Double candlestick patterns part -2 -swing trading strategy

Double candlestick patterns confirms the trend reversal & that reversal is going to sustain over a period of time. These patterns may appear everywhere in the chart which may be false signals.But if these patterns appear at overbought or oversold levels trend change may be confirmed.
Tweezers bottom -

This candlestick pattern comes at the end of uptrend & confirms the bearish trend reversal.
This is couple of candles which are same but first candle is green & second candle is red.
It may be couple of shooting star as shown above. The first candle is green having small body & long tail. The second candle is red shooting star having small body & long tail.
The condition for tweezers bottom is that, high of both the candles should be either equal or high of second candle should be less than the first candle. The second candle may open gap-up & close above the open price of first candle.
Necessarily, it is not required that the candles should be shooting star. It may be couple of spining top, marubozu or doji. The condition is same. The first candle should be green & the second candle should be red. The high of both the candles should be equal or the high of second candle should be less than the first.
If such a pattern appears at overbought level, it may be the beginning of downtrend.
Tweezers top-

This is opposite of tweezers bottom. It comes at the end of downtrend confirming bullish trend reversal.
The first candle is bearish (red). The second candle is green. The low of both the candles should be equal or the low of second candle should be little higher than the first candle that means within the low of first candle.
The body of second candle may open gap-down or may close above the opening of first candle.
It is not necessary that the candle should be hammer. It may be shining top, marubozu or doji. The condition is that the low of both the candles should be equal or low of second candle should not be below the first candle & the first candle should be red & second candle should be green.
Both the candles collectively shows the war between buyers & sellers. Sellers are dominating in the first candle but buyers succeed in the second candle to make the candle green & not letting the sellers to drag the low price lower than the low of first candle.
Bullish kicker-

This candlestick pattern comes at the end of downtrend. The first candle in this pattern is long bearish(red) candle. The second candle is bullish (green) & opens totally out of the body of the first candle. The opening of second candle may be at the opening of first candle or above.
If such a pattern appears at oversold level, it clearly indicates the bullish trend reversal.
Such a huge gap-up opening occurs due to buyers confusions to enter into the trade. Sellers drag the price to a value which is unworthy. May be any good news about the particular stock on that day or market being abruptly bullish due to certain conditions such a phenomenon occur.
Bearish kicker-


This pattern appears at the end of uptrend. The long bullish candle (green) occur at the end of ongoing bullish trend. Buyers don't agree with this price. The next day the candle opens gap-down. The opening of next candle is below the opening of first candle, thus totally out of the body of first candle.
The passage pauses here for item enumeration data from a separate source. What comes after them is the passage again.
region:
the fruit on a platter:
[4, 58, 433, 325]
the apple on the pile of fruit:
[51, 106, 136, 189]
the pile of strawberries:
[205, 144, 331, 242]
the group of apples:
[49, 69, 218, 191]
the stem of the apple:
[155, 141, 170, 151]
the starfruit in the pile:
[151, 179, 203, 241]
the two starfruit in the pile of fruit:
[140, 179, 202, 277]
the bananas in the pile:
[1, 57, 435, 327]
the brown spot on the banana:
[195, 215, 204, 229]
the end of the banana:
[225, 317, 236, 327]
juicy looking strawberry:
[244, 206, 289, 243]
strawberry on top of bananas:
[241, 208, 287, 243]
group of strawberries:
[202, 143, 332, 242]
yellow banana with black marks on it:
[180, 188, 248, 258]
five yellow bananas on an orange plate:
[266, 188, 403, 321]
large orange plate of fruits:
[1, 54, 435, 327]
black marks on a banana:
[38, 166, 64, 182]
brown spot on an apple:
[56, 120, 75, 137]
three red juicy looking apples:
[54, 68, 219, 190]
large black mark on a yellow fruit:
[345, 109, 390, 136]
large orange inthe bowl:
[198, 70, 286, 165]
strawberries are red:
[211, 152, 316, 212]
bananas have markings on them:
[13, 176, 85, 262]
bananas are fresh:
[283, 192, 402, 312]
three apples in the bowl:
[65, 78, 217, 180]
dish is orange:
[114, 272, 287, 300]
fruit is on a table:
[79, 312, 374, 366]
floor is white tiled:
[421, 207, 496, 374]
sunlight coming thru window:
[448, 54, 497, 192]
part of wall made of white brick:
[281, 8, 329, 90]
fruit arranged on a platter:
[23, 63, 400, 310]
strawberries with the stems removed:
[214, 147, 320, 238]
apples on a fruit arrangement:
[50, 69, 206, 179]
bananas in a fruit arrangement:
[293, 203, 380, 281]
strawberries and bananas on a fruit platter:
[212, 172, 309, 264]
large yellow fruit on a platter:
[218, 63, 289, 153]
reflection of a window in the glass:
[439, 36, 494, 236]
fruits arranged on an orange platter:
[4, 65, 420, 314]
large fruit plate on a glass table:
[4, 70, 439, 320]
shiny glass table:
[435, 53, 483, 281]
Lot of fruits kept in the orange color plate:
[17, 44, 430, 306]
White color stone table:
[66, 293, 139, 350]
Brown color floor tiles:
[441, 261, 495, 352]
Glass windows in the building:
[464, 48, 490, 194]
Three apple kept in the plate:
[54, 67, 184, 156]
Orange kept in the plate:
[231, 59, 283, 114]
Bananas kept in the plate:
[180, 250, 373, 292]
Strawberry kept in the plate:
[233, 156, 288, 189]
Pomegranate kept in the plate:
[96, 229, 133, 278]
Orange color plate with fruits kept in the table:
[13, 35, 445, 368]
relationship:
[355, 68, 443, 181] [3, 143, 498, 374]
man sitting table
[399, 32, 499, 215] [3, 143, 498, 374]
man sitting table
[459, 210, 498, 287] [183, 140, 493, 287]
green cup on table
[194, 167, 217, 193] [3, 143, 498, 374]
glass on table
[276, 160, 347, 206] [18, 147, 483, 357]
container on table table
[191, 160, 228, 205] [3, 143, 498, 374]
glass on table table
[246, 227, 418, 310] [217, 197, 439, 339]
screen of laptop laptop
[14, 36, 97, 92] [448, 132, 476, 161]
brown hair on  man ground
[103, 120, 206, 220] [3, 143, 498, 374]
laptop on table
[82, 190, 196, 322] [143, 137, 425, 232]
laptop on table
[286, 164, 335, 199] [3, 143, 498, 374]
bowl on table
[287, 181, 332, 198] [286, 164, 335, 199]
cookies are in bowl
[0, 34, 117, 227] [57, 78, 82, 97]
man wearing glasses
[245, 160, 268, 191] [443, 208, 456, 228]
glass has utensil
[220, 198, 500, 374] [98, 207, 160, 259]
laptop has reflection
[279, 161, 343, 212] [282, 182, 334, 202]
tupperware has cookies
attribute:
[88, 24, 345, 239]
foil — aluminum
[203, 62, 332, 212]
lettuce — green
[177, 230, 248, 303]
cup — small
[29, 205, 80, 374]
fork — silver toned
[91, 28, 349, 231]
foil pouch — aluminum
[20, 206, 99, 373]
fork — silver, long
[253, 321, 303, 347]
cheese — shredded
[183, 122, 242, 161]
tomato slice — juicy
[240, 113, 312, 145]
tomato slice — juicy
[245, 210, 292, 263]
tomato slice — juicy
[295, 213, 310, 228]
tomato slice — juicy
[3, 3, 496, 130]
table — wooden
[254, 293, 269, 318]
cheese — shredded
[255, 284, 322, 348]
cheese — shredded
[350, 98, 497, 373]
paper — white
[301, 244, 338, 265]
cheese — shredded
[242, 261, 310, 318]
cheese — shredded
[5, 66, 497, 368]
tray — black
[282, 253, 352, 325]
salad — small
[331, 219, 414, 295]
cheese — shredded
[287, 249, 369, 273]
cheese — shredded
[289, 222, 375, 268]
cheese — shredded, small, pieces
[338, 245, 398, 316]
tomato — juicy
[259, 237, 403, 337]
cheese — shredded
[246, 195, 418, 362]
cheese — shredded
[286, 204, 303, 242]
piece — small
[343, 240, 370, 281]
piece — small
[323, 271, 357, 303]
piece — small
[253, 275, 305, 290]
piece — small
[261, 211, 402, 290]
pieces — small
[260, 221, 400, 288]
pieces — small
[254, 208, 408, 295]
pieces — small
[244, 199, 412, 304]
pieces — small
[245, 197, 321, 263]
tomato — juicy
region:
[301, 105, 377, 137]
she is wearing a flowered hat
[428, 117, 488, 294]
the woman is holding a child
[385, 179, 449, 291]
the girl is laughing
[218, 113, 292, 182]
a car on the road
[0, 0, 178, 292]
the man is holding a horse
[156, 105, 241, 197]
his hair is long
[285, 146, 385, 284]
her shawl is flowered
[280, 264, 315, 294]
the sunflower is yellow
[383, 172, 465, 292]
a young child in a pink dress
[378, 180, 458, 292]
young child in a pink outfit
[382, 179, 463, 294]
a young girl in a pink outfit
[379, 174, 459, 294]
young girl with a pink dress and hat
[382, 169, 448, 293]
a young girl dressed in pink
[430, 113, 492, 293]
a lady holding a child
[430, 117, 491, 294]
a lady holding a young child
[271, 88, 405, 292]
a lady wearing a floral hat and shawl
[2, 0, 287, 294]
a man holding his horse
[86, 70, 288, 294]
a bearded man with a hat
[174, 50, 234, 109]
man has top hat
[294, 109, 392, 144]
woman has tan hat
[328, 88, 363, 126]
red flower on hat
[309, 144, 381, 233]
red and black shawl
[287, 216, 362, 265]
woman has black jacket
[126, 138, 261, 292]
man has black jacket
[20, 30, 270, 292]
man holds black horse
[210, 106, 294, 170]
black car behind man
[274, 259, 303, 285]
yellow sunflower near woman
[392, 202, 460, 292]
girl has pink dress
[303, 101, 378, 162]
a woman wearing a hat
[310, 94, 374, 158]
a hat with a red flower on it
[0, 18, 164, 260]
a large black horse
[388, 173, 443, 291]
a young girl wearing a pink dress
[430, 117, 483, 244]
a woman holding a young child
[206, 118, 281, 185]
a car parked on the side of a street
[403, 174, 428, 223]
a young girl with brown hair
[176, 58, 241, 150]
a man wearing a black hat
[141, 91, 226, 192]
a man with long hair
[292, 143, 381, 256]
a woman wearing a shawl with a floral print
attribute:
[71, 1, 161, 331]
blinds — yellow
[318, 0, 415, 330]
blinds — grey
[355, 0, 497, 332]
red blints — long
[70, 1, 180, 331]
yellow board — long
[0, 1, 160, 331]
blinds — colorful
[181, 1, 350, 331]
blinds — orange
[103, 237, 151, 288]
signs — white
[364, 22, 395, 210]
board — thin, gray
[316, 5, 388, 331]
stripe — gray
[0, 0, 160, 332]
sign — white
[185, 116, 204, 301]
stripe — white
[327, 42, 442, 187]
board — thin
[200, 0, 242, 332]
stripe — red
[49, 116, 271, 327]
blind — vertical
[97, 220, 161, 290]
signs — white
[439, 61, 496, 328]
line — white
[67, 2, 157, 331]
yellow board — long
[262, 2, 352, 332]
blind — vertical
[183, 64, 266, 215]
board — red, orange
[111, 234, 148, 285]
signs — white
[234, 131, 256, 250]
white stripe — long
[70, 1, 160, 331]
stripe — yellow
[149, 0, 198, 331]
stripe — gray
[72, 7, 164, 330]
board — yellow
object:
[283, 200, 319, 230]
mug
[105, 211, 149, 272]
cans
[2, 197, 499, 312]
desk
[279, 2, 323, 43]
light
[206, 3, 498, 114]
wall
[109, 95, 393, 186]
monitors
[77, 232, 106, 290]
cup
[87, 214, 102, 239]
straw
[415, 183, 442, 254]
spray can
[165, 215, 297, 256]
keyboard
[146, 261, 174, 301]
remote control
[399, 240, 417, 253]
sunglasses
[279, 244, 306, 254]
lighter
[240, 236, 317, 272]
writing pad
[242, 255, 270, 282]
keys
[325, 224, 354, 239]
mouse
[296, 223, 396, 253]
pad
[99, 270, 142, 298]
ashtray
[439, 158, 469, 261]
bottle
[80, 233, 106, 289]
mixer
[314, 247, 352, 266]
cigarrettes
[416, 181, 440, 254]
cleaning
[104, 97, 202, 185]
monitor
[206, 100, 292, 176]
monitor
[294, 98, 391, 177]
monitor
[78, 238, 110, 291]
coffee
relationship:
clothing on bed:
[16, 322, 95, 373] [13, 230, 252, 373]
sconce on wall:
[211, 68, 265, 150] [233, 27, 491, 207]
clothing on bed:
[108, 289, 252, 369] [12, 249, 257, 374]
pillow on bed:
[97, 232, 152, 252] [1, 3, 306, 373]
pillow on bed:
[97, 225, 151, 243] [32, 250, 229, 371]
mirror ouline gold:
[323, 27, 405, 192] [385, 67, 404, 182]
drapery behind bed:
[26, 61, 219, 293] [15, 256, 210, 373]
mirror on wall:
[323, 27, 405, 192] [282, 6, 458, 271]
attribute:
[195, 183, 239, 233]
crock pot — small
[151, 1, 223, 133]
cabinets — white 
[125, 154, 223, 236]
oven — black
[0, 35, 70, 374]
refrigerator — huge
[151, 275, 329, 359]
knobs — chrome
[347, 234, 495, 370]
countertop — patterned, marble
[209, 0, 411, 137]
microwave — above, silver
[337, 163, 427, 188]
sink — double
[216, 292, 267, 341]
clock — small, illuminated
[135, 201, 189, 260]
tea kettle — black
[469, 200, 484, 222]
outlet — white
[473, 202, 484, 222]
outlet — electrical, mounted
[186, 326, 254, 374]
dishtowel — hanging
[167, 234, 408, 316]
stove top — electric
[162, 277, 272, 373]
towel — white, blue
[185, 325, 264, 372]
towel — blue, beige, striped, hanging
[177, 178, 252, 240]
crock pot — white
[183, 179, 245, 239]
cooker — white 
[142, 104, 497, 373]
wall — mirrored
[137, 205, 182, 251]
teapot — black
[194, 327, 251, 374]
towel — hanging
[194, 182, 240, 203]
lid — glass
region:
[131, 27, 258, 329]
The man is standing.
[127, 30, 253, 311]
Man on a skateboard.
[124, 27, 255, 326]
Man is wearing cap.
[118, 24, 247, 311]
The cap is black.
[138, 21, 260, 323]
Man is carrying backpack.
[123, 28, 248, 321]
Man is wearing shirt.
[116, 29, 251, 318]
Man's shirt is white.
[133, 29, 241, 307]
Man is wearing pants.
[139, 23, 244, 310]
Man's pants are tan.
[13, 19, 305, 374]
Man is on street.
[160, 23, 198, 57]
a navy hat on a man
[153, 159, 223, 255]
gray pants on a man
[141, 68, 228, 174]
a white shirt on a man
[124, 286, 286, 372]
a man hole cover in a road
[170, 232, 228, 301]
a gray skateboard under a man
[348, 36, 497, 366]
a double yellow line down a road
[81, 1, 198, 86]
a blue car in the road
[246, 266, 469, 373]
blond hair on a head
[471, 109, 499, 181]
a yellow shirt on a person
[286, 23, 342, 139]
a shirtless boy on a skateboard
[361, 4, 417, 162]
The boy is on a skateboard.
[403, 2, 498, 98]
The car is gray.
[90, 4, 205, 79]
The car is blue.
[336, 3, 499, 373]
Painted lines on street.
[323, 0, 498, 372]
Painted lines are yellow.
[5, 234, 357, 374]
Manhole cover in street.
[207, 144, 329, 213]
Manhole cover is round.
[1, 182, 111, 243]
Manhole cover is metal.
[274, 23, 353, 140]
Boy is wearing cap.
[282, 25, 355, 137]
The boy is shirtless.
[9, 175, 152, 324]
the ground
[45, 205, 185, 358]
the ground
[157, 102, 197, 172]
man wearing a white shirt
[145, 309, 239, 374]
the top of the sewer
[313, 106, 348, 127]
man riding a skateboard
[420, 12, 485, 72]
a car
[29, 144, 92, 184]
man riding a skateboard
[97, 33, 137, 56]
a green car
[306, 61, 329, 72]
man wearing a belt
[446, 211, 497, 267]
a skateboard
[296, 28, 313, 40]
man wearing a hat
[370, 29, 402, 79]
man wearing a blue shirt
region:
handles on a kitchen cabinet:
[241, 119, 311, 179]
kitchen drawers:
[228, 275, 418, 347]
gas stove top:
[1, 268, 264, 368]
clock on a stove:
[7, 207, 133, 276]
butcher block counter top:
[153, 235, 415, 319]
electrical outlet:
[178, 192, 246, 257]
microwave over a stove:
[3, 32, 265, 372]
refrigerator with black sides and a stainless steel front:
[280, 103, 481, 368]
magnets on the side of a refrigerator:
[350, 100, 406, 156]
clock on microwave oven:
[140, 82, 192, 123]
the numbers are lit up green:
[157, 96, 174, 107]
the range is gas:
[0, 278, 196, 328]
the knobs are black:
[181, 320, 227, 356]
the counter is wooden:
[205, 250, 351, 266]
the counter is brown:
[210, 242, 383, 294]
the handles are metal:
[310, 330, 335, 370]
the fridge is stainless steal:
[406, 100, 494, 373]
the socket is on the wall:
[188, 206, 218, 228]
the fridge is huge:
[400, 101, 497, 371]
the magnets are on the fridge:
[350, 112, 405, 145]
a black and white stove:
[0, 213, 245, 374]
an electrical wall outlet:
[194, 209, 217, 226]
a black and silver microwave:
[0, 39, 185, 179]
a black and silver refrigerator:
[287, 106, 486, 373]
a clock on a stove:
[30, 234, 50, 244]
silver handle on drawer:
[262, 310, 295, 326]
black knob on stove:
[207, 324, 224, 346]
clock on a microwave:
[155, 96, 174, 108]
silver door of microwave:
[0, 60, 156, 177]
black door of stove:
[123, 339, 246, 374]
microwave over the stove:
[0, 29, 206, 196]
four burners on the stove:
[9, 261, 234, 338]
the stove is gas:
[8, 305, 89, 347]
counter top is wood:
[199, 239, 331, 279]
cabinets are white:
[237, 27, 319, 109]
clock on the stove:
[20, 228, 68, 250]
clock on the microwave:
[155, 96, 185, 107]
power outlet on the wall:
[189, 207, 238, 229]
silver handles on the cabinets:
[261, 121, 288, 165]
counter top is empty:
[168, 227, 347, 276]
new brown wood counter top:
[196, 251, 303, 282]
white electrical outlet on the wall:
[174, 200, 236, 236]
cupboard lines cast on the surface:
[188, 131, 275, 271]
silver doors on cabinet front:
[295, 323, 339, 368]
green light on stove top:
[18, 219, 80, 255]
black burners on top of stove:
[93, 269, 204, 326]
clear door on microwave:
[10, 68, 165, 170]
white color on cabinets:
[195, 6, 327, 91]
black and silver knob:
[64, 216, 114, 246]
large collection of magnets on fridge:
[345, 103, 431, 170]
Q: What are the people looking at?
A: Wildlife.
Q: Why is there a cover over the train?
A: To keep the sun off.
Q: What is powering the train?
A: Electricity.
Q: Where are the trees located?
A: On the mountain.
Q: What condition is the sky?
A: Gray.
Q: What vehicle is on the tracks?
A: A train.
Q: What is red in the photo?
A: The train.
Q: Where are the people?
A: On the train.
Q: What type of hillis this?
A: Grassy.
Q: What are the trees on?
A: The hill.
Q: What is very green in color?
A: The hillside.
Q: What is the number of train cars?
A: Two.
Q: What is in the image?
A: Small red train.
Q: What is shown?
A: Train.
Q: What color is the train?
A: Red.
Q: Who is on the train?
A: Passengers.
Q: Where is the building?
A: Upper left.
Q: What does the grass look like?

Such a huge gap-down open is called kicker & that is totally in the opposite direction.
If such a pattern appears at overbought level it indicates strong downtrend which is going to prevail over a period of time.
Piercing line pattern-
It indicates bullish trend reversal.
This double candlestick pattern comes at the end of downtrend. At the end of downtrend a long bearish candle (red) occur due to high selling pressure. The second candle opens gap-down reflecting the sellers intention to drag the price still lower. But buyers deny this price & pull the stock price upward.
The close price of second candle should be between half of the first candle & below the opening of first candle.
The high of second candle should not be lower than the high of the first candle.
If such a pattern appears at the oversold level the possibility of bullish trend reversal increases.
Dark cloud pattern-

This pattern indicates bearish trend reversal.
It comes at the end of uptrend. When a prominent uptrend occur, at the end of uptrend a long bullish (green) candle occur. It may be green marubozu. The second candle opens gap-up clearly indicating the buyers intention to pull the price still upward. But sellers deny the price & the buyers which are holding the stock over a uptrend sells the stock. This selling pressure drag the price below & closes the stock below the midpoint & above the opening price of first candle.
The condition for dark cloud pattern is, the low of second candle should be above the low of first candle.
If such a pattern appears at overbought level & the volume of the second candle is more than the first candle a bearish trend reversal is possible.